The Passenger Transport Executive Group (pteg) has called on the Treasury to recognise the unique benefits of local transport ahead of the July Spending Review.
The call comes as the group - which represents the six strategic transport bodies in the largest city regions outside London - identified key advantages to smaller transport schemes, including being more responsive, more targeted and the ability to act as a pilot to provide proof of concept.
The Small but mighty report comes from in-depth research into ten local case studies and builds on pteg’s 2011 Value for money report which found that, on average, smaller schemes deliver £3.50 of economic benefits for every £1 of public spending.
‘Smaller schemes can be more effectively targeted at key bottlenecks and focus on quick wins. [They] (…) provide a low cost, low risk opportunity to test out novel ideas before proceeding to a larger scale roll-out,’ the latest pteg research argues.
Dr Jon Lamonte, chair of pteg, said: ‘By using local expertise to target local problems, smaller transport schemes can deliver outstanding value for money. Combined with larger transformational projects, they are vital in promoting economic growth and achieving wider social objectives.’
Dr Lamonte went on to suggest that pteg’s research should inform the upcoming Spending Review on 8 July ‘ensuring local transport can fulfil its potential in supporting economic growth.’
Outlining the four main advantages to smaller schemes, petg states:
· Small schemes are responsive – they are easy to implement and can be used to address swiftly changing situations. The South Yorkshire JobConnectors programme provided enhanced bus links to new employment sites in an area of South Yorkshire with low car ownership, creating up to a 62% increase in patronage, while reducing staff turnover and improving recruitment.

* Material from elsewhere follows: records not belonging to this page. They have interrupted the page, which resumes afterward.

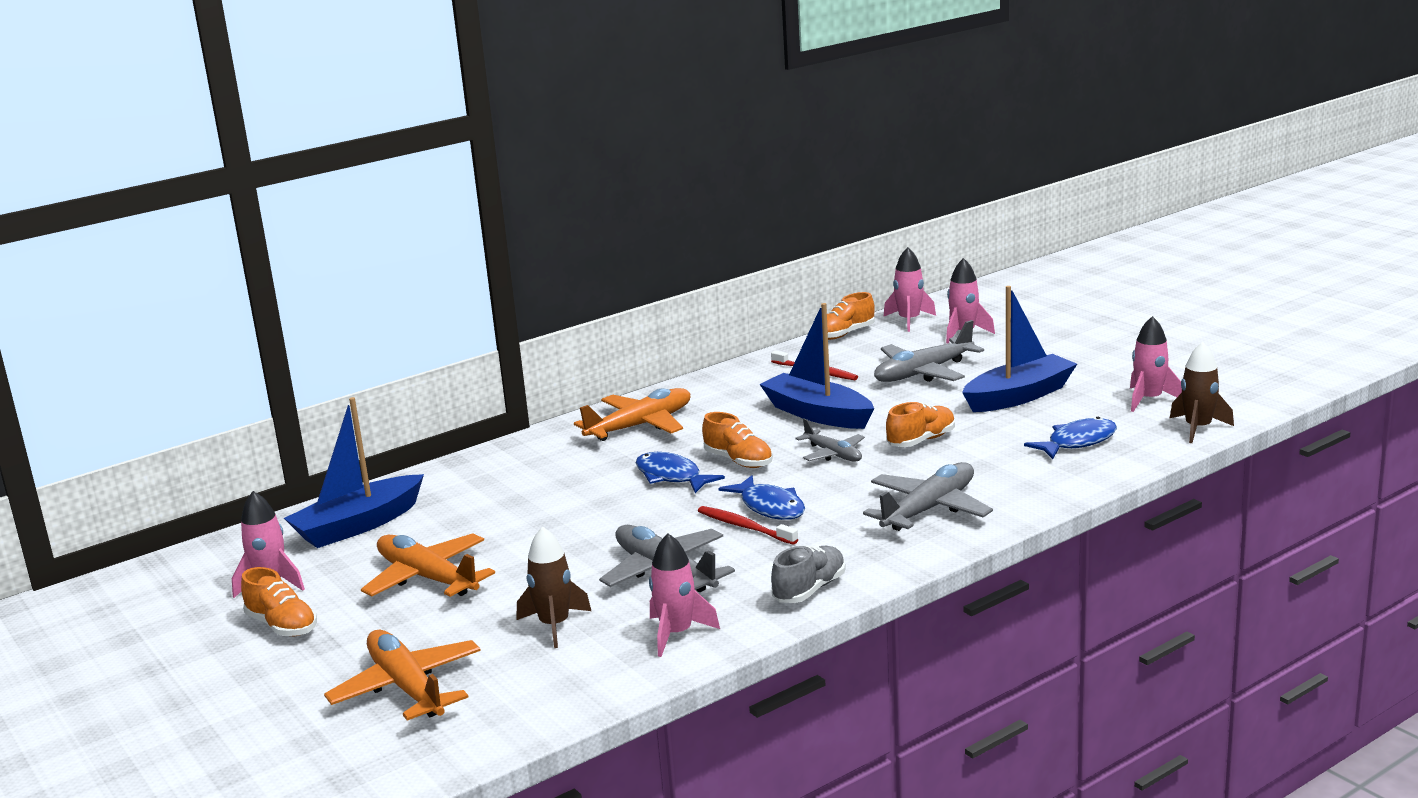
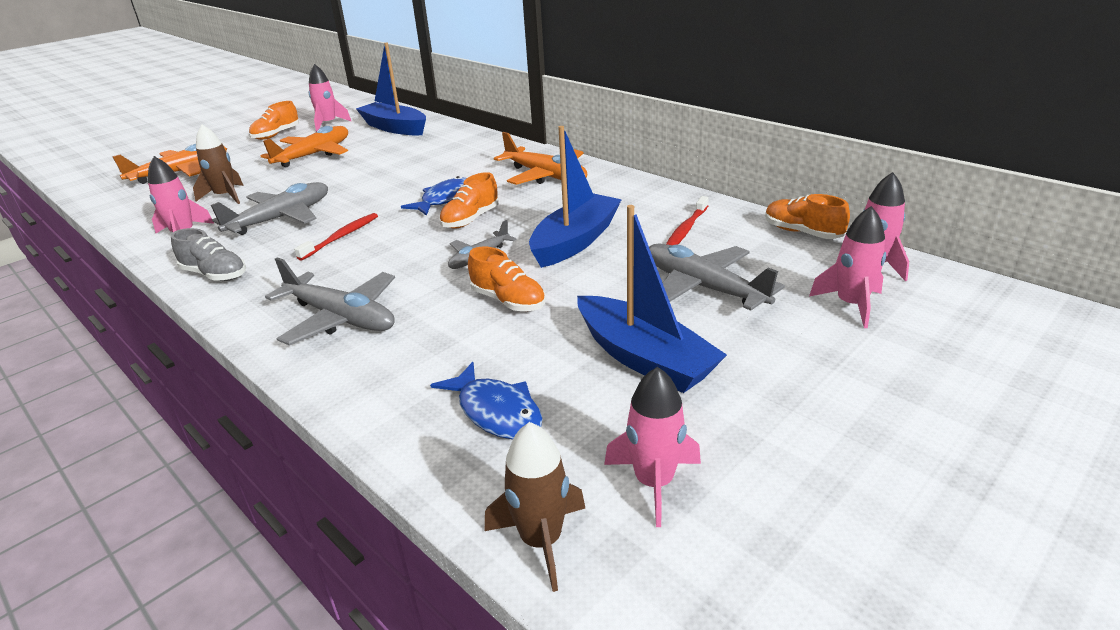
camera: 80 degrees right, 10 degrees up
blue fish [719,475,805,520] -> none

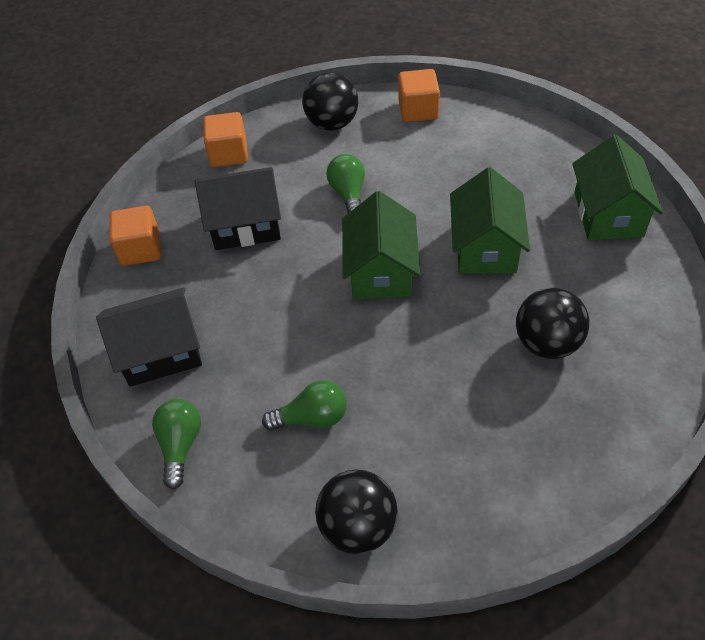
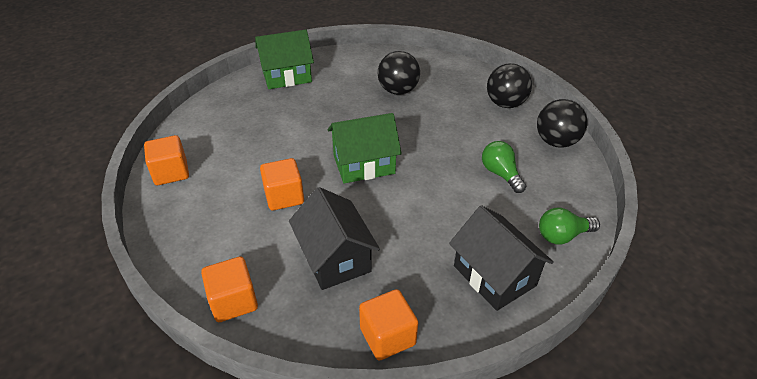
camera: 110 degrees left, 10 degrees down
black ball [302,72,358,130] -> black ball moved to [487,63,532,108]
green light bulb [326,154,365,213] -> orange cube [260,158,304,211]
green house [450,167,530,274] -> none

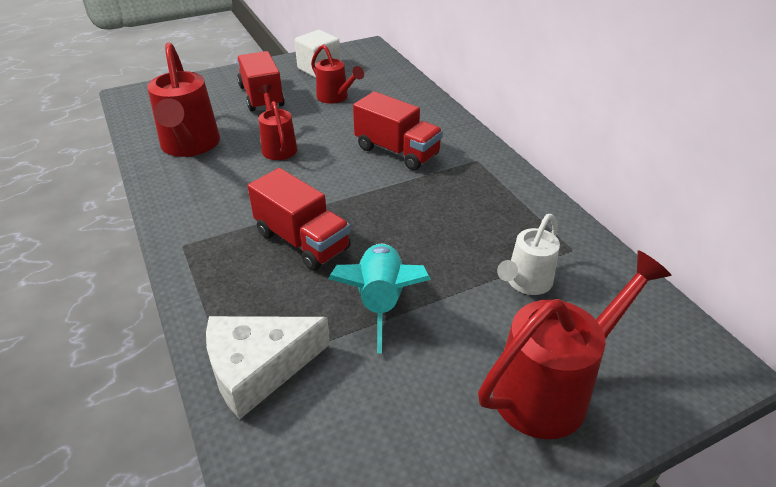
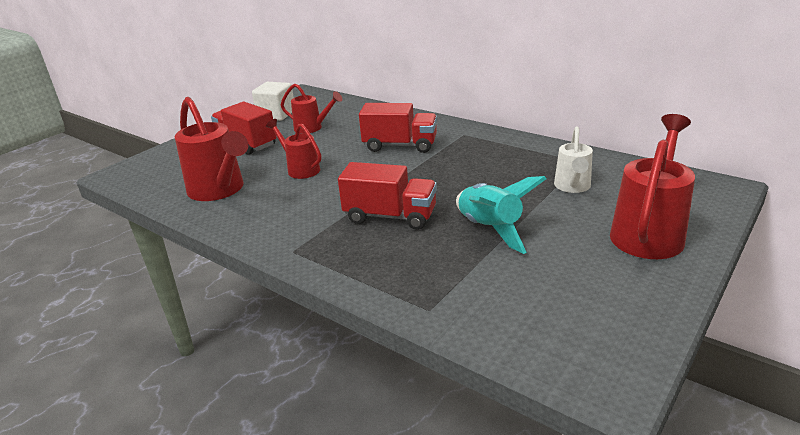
camera: 25 degrees left, 10 degrees down
white cheese [206,316,330,419] -> none

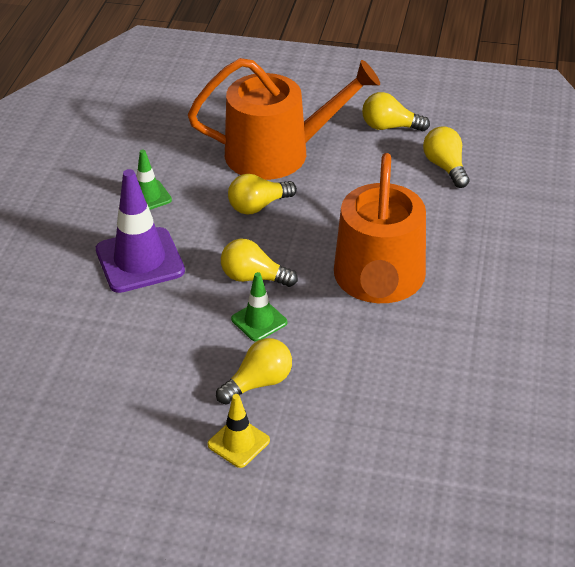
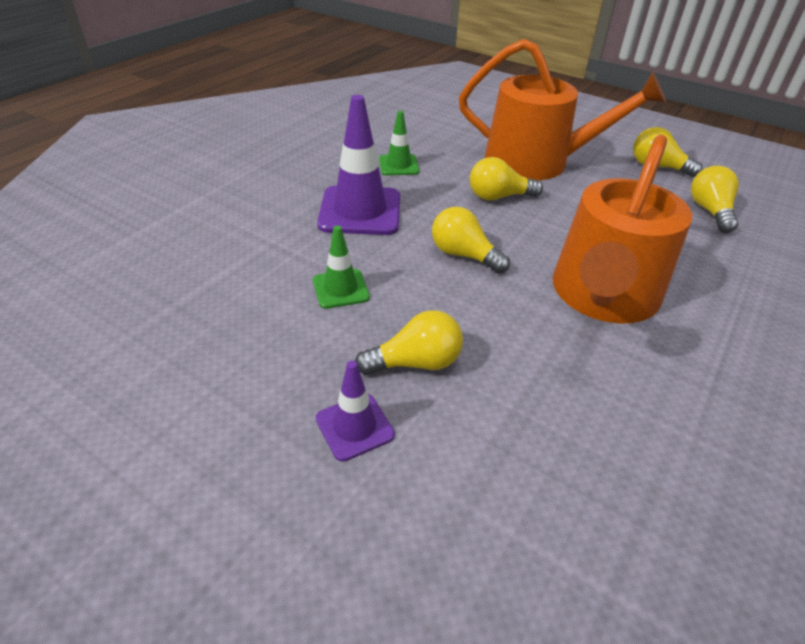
camera: 20 degrees right, 0 degrees up
yellow traffic cone [207,394,270,468] -> purple traffic cone [316,361,395,462]
green traffic cone [231,272,287,342] -> green traffic cone moved to [313,226,370,309]

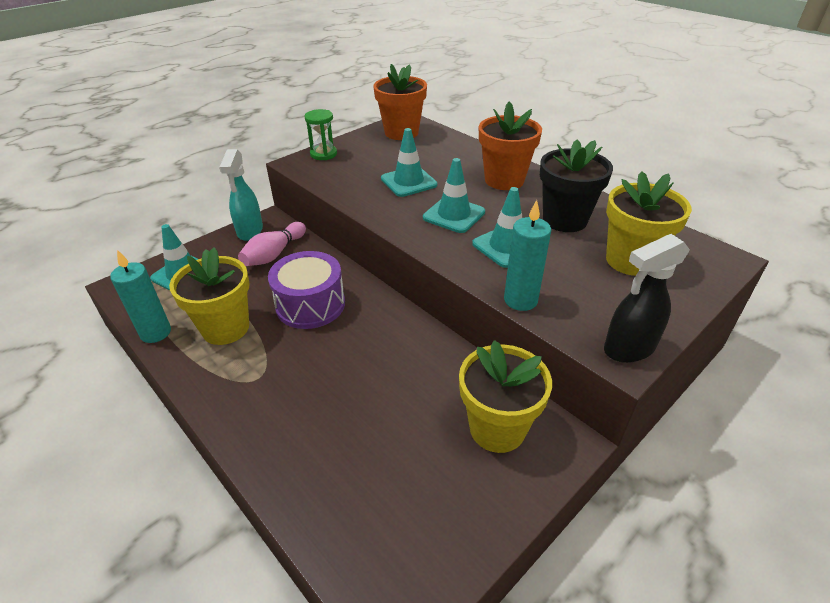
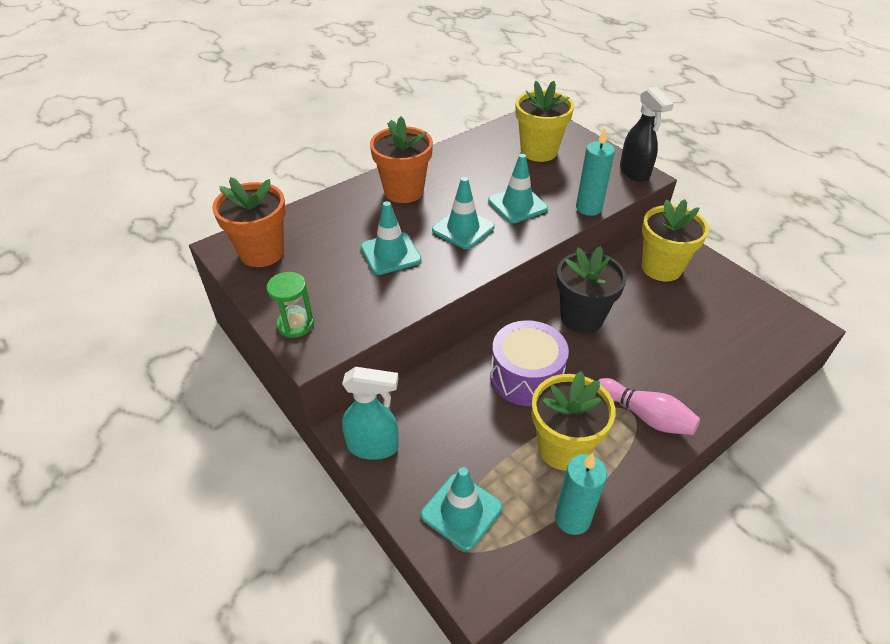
camera: 85 degrees left, 5 degrees up
pink bowling pin [238,222,306,266] -> pink bowling pin moved to [598,378,700,435]
black flower pot [540,140,613,232] -> black flower pot moved to [557,246,627,334]

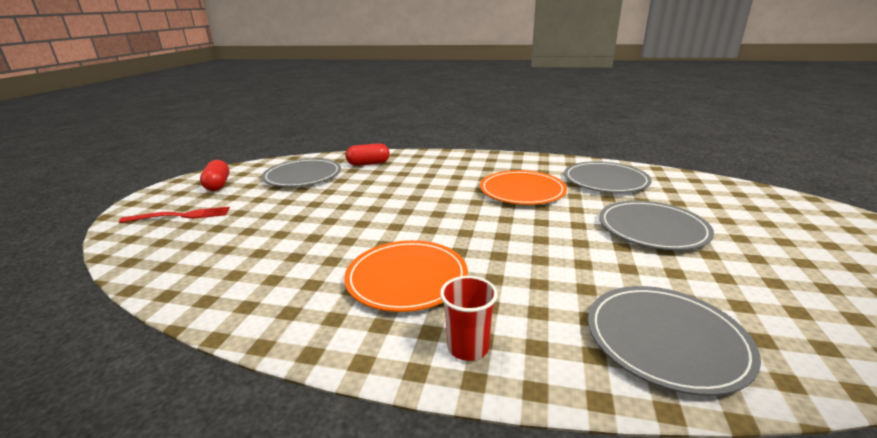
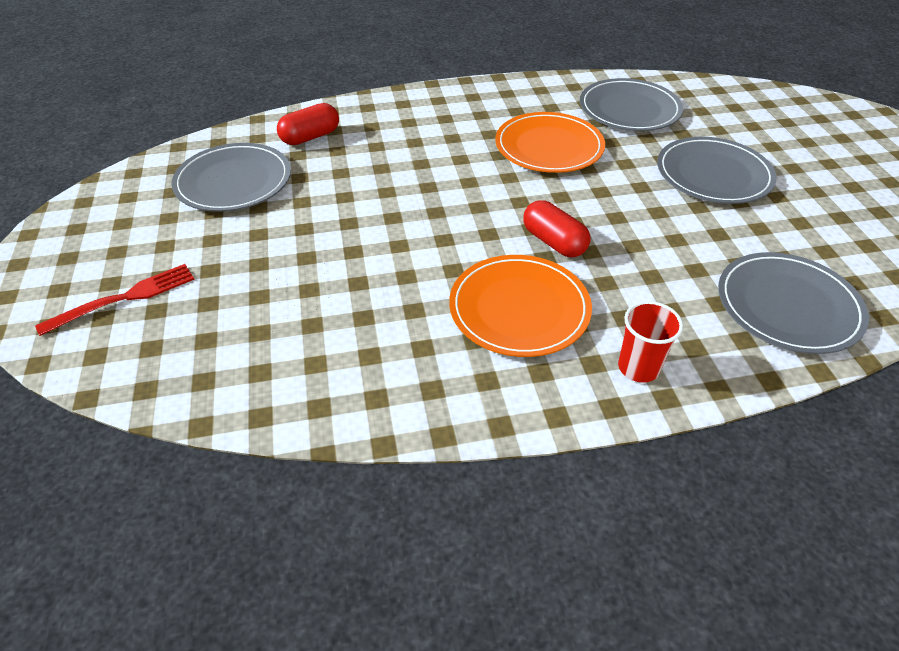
camera: 25 degrees left, 20 degrees up
red capsule [200,160,230,191] -> red capsule moved to [523,200,591,257]

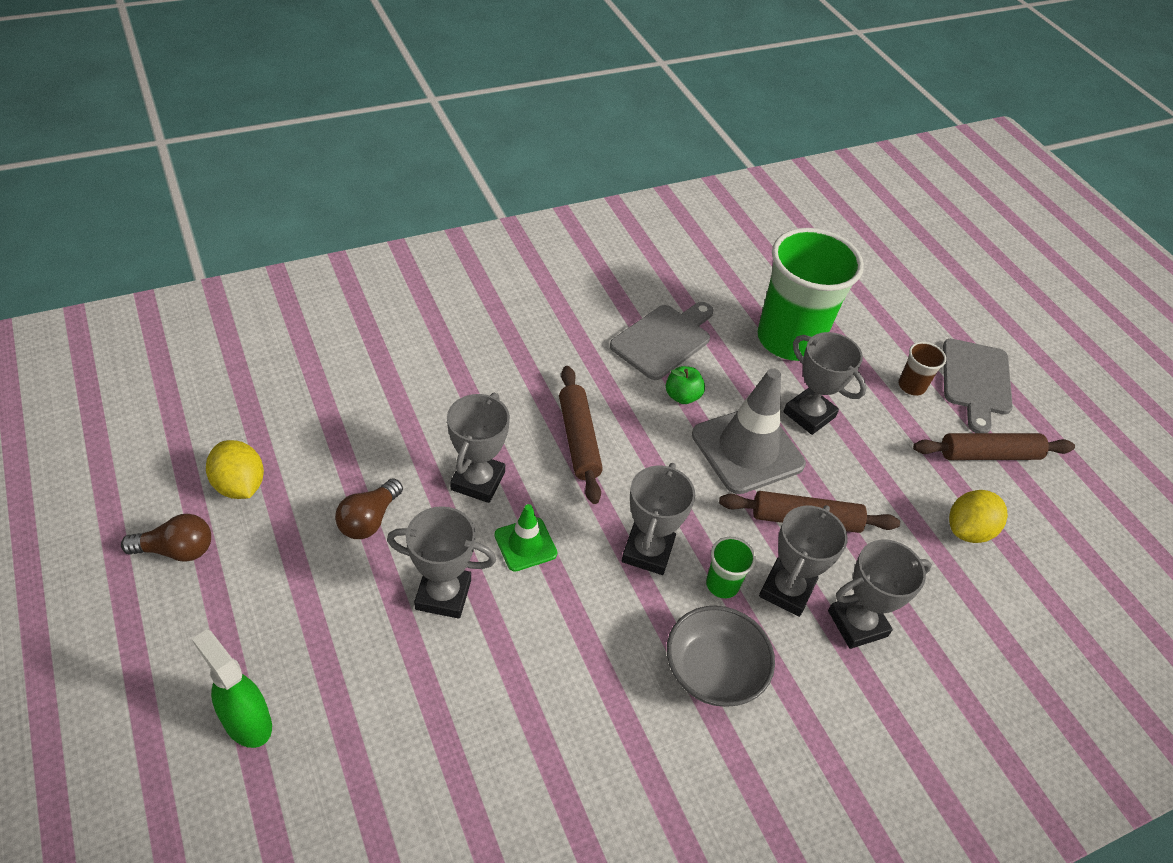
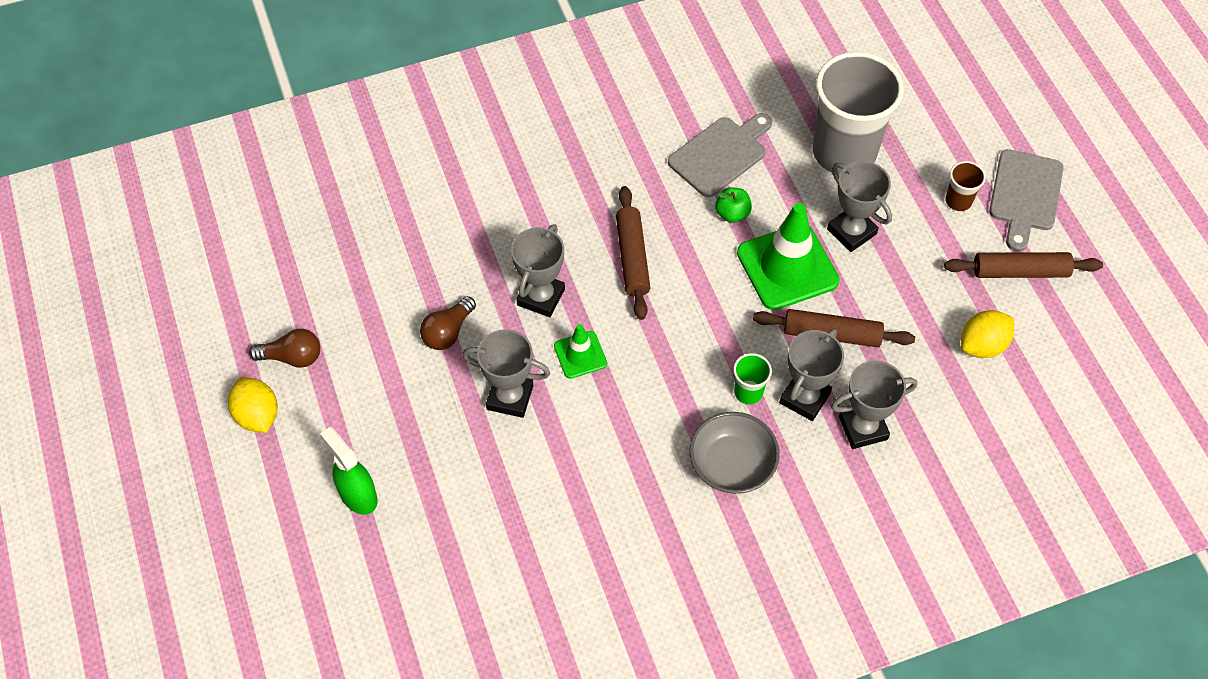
camera: 10 degrees right, 10 degrees up
yellow lemon [206,440,264,499] -> yellow lemon moved to [228,378,278,433]
grey trophy [622,463,695,575] -> none
grey traffic cone [692,368,806,494] -> green traffic cone [737,203,840,310]
green cup [757,228,864,361] -> grey cup [813,52,904,175]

· Small schemes can capitalise effectively on local knowledge to quickly tackle known local problems. For example in West Yorkshire a traffic light priority scheme identified and prioritised junction signals, reprogramming them to speed up buses. This has had a positive effect on bus reliability and operating speeds, with journey time savings of around 15%.
· Small schemes can provide proof of concept and scalability – they can help us understand key success factors, which can be used to scale up what works. The Ucycle project in Nottingham started with two small trials at university campuses, and was later extended to encompass further education colleges and improvements to cycle routes following positive early results. Nearly 15% of University of Nottingham students and staff now cycle to campus.
· Small schemes are easily targeted – they can focus on quick wins and the most troublesome bottlenecks. Transport for Greater Manchester’s ‘Local Link’ bus initiative provides a bookable ‘go anywhere’ bus service that fills in the missing links in transport provision, allowing workers to reach previously inaccessible employment opportunities. In one area, work trips by bus almost doubled.